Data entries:
■ ■ ■ ■ ■

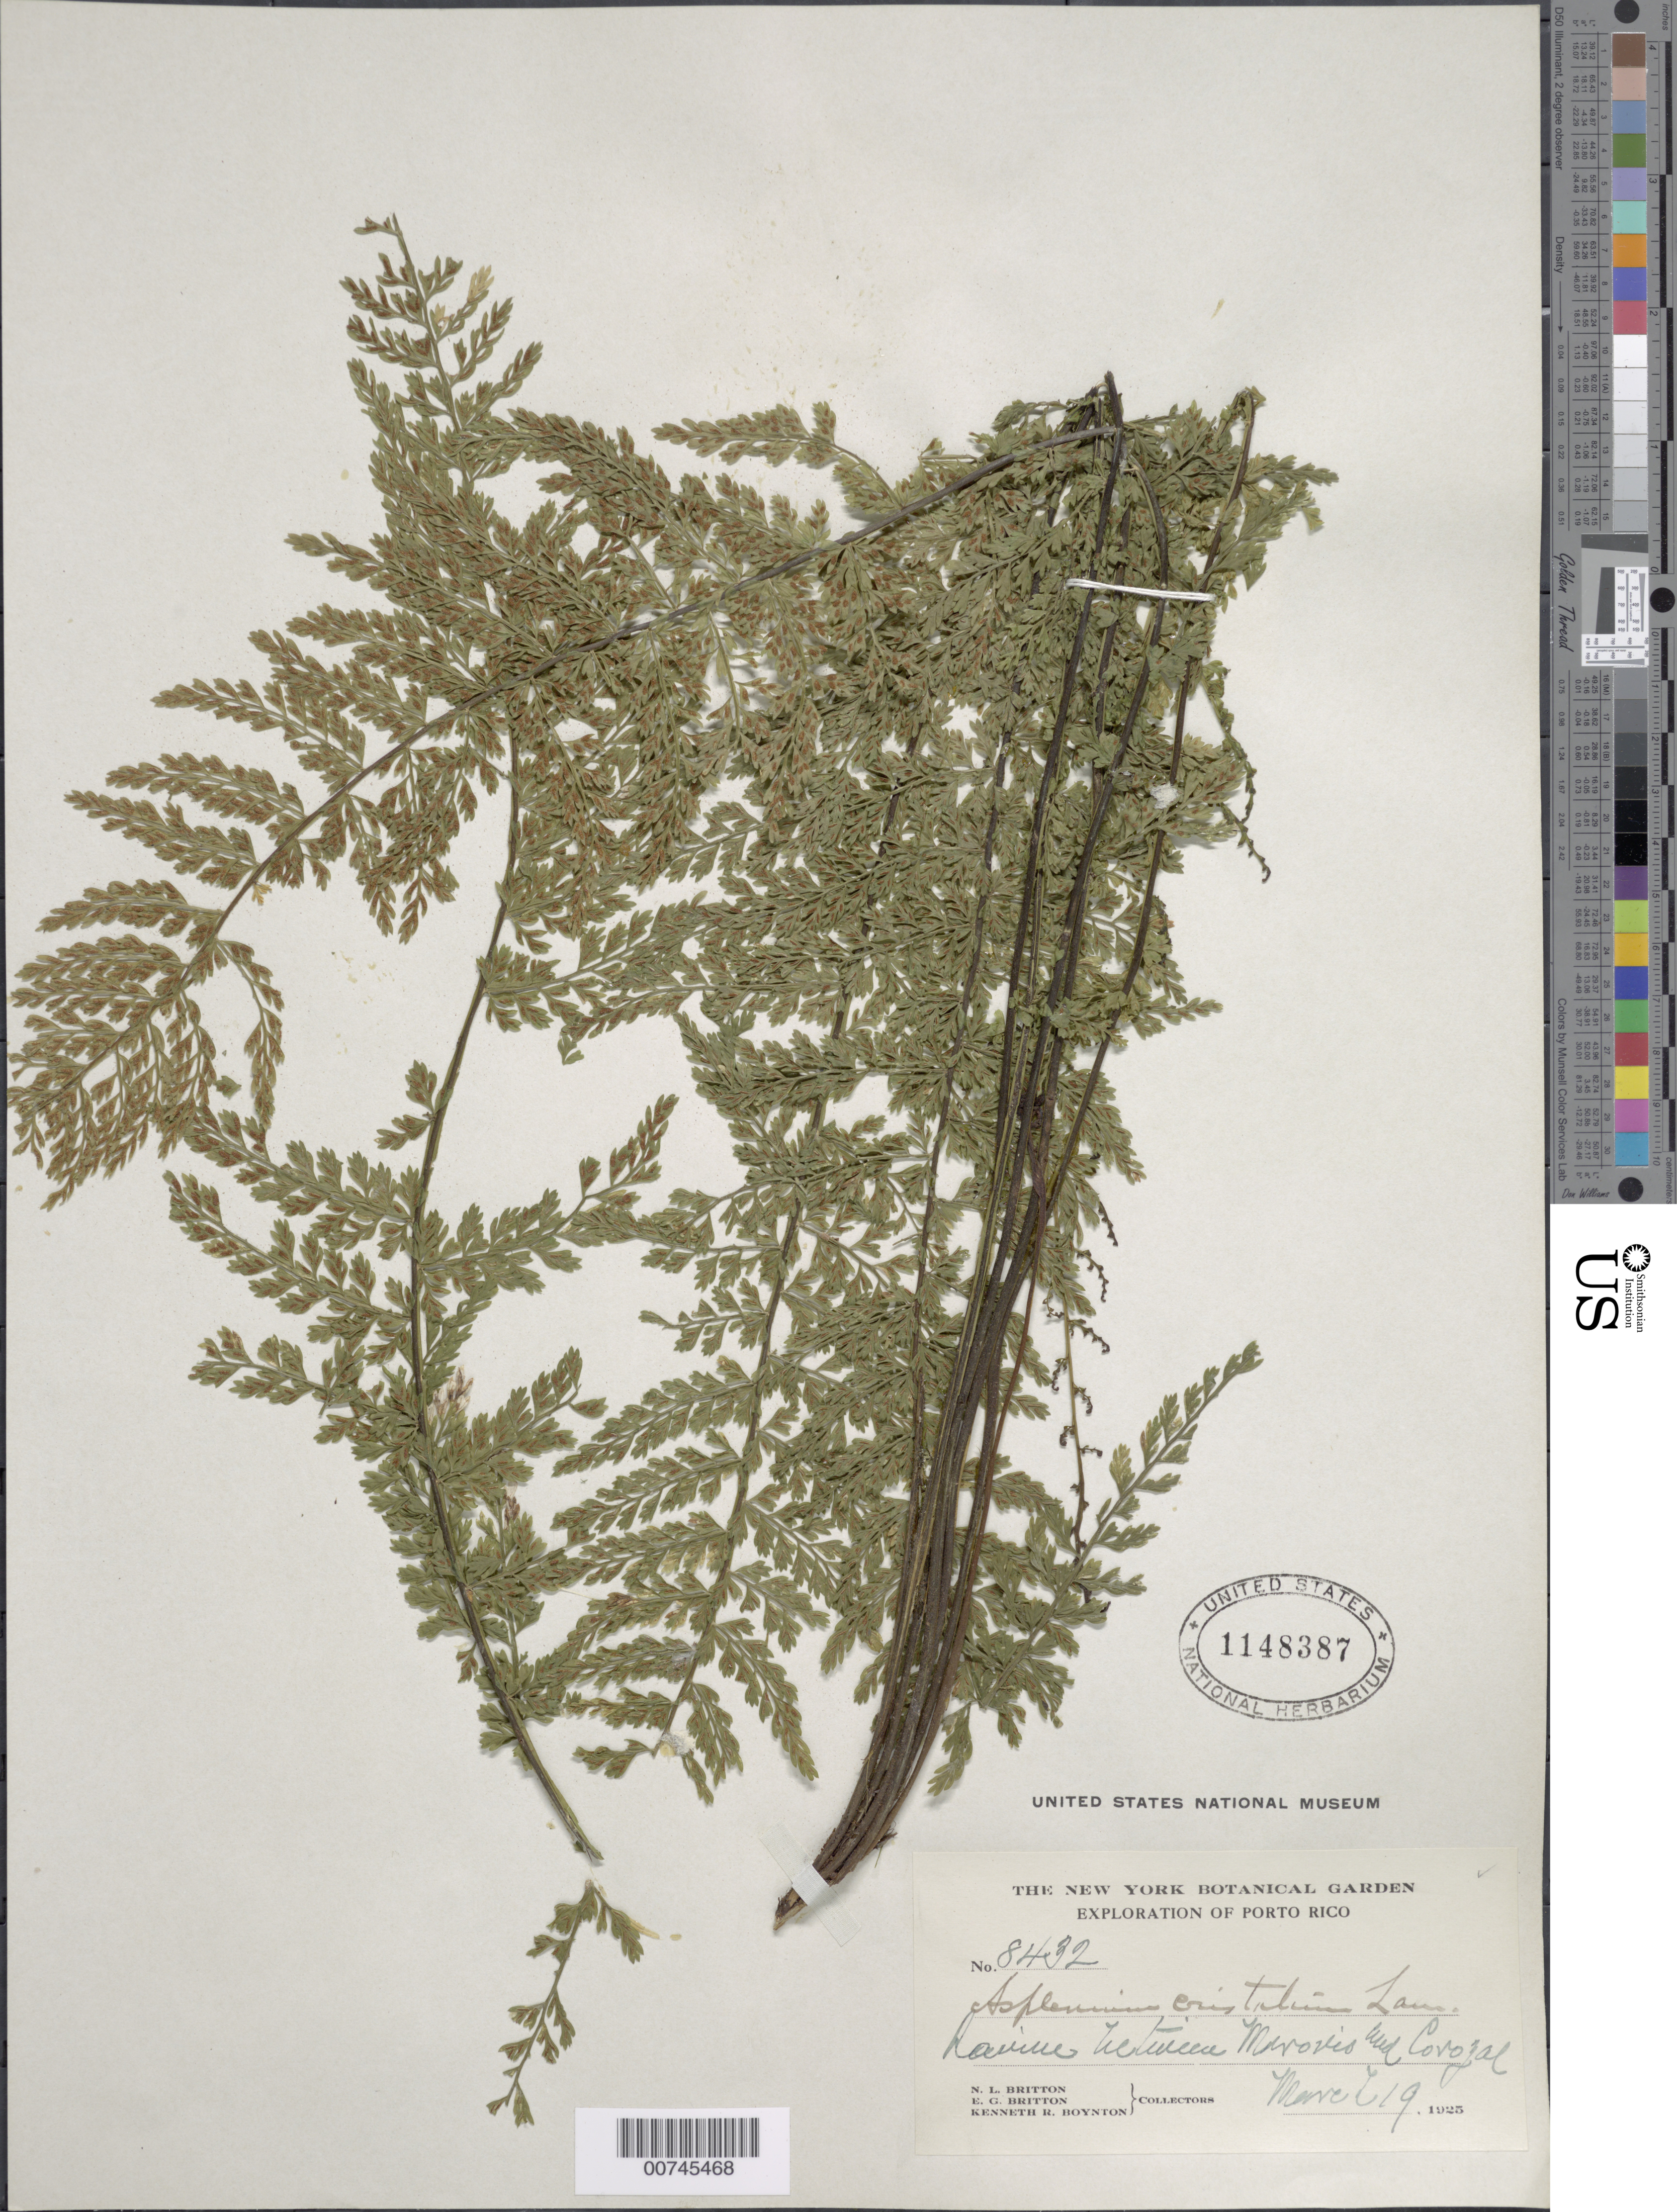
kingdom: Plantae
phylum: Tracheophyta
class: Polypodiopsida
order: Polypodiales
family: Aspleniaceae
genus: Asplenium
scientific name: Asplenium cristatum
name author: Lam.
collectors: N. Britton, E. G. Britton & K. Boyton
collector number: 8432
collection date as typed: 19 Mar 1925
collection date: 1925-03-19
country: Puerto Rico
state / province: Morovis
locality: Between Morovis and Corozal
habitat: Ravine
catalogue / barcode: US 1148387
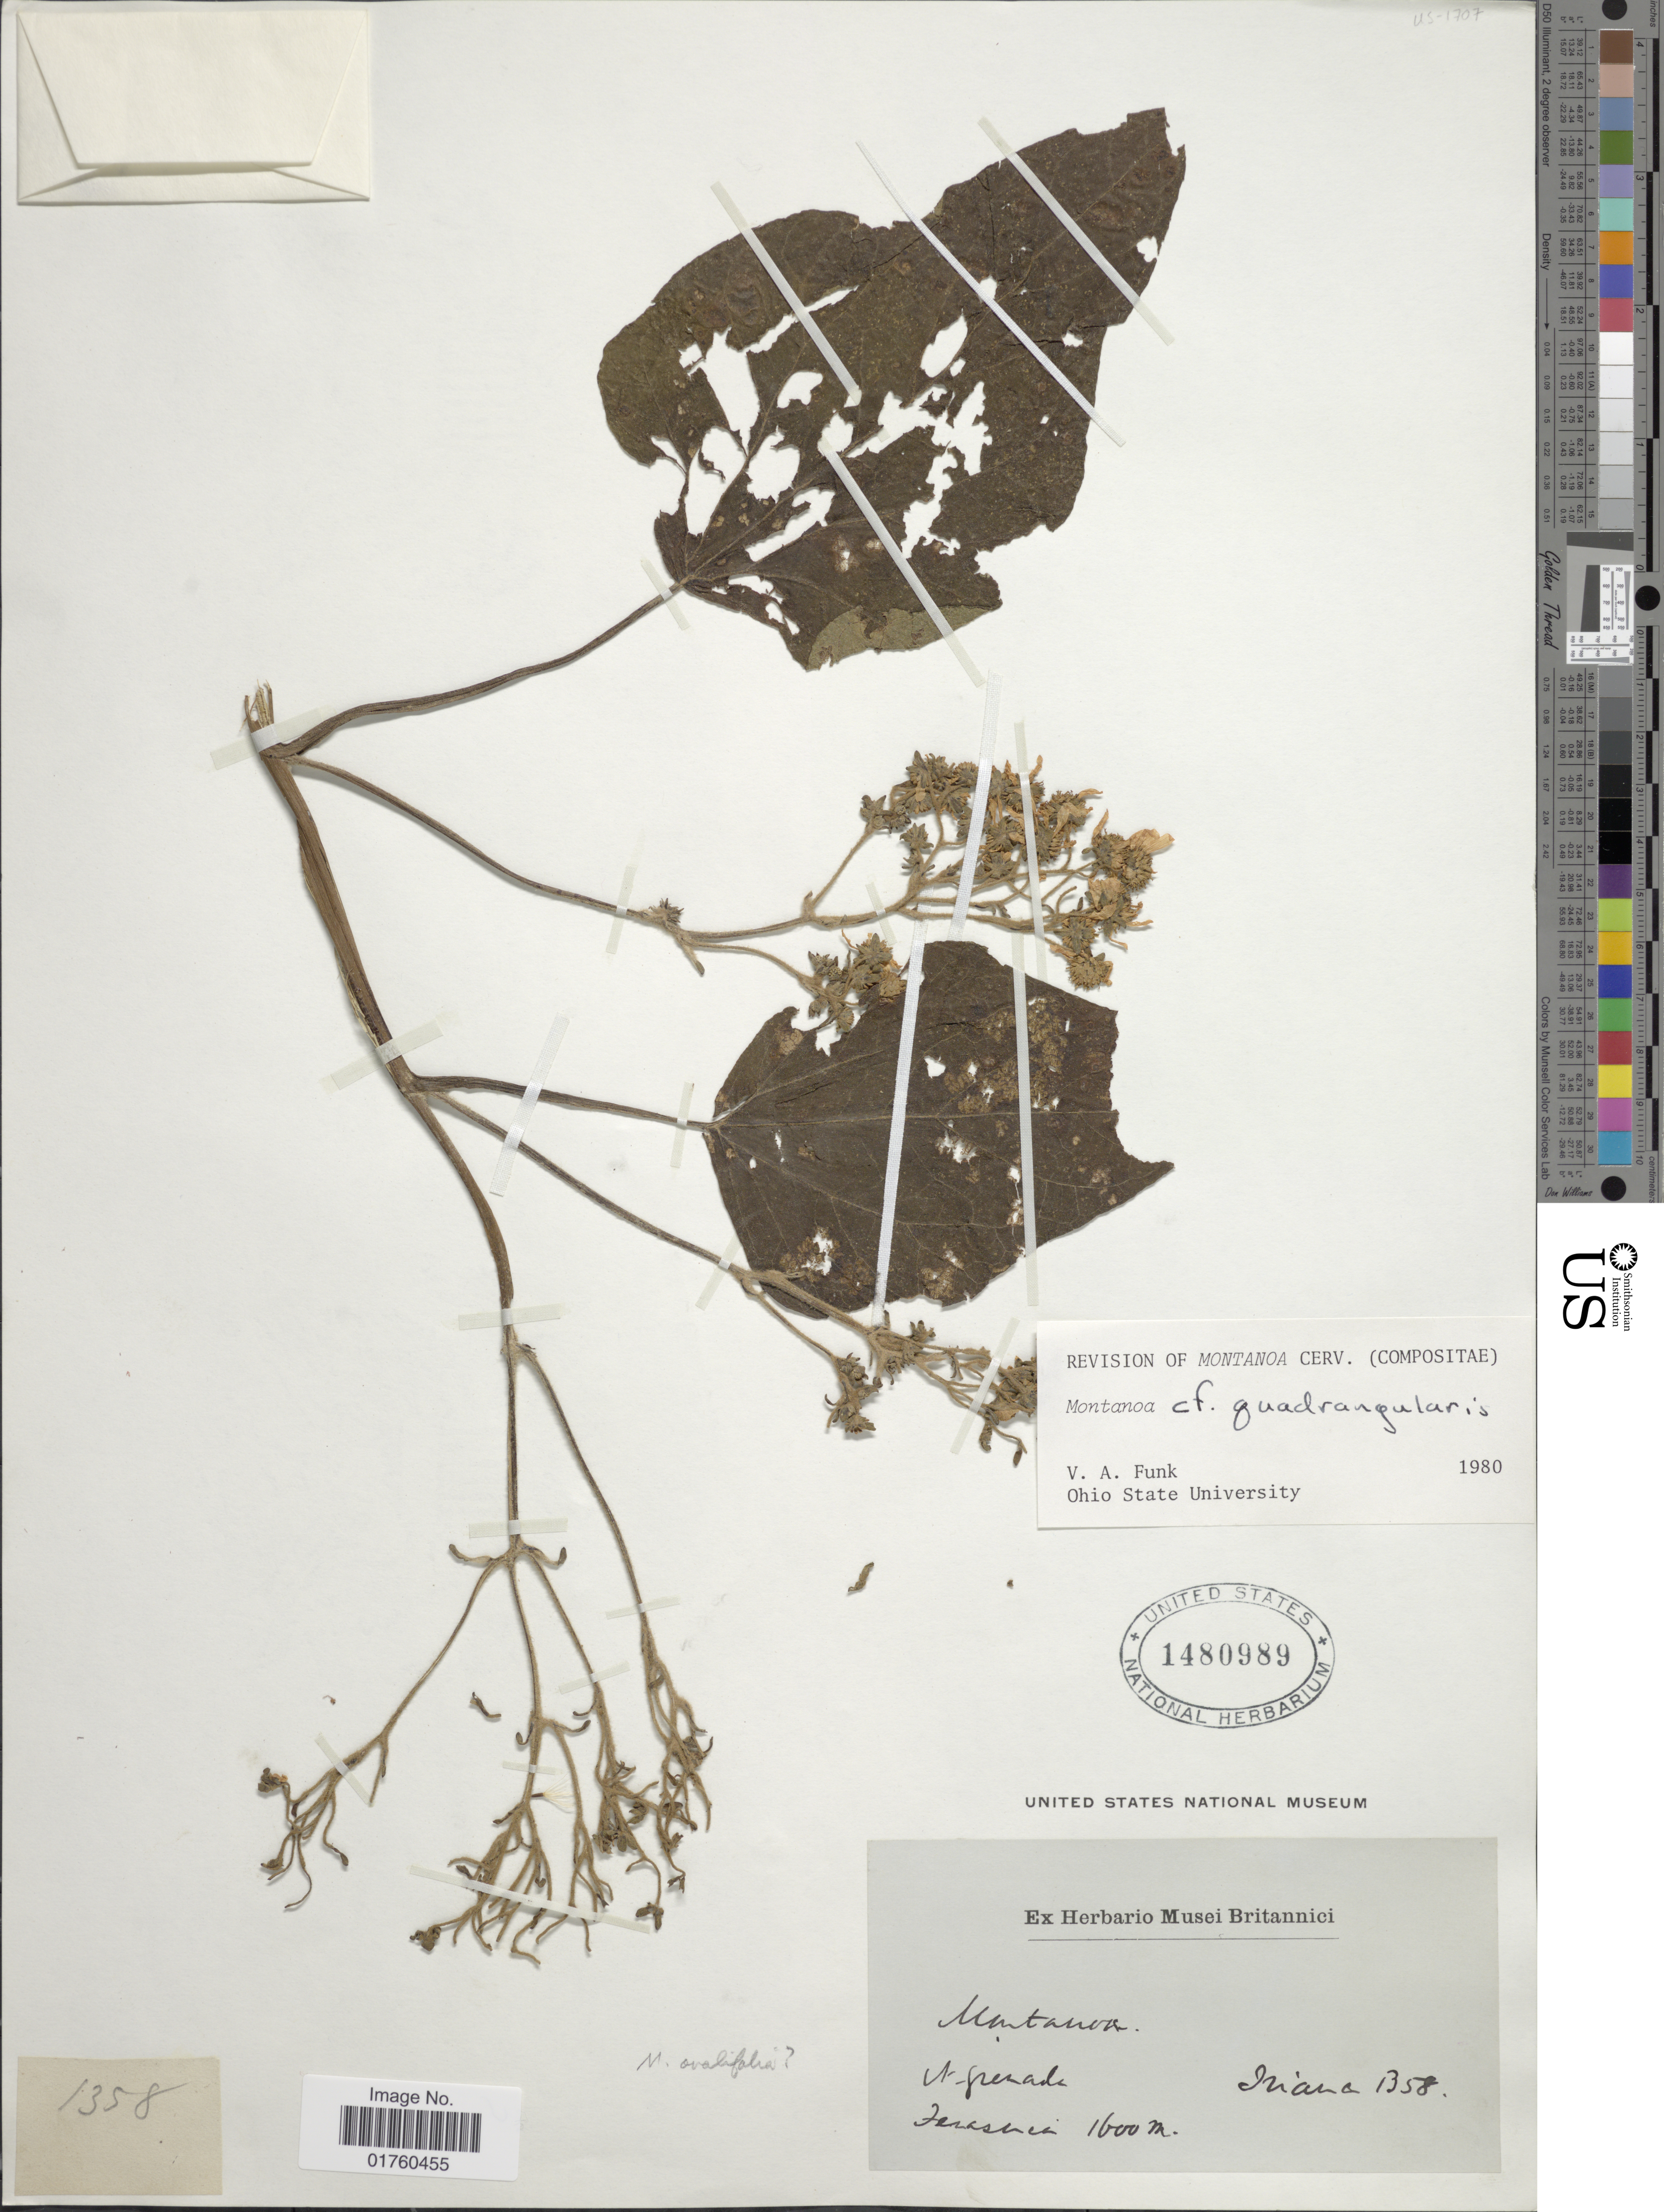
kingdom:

■ ■ ■ ■ ■

Print every line of all the entries above word for word, omitting the pictures.

kingdom: Plantae
phylum: Tracheophyta
class: Polypodiopsida
order: Polypodiales
family: Aspleniaceae
genus: Asplenium
scientific name: Asplenium cristatum
name author: Lam.
collectors: N. Britton, E. G. Britton & K. Boyton
collector number: 8432
collection date as typed: 19 Mar 1925
collection date: 1925-03-19
country: Puerto Rico
state / province: Morovis
locality: Between Morovis and Corozal
habitat: Ravine
catalogue / barcode: US 1148387
kingdom:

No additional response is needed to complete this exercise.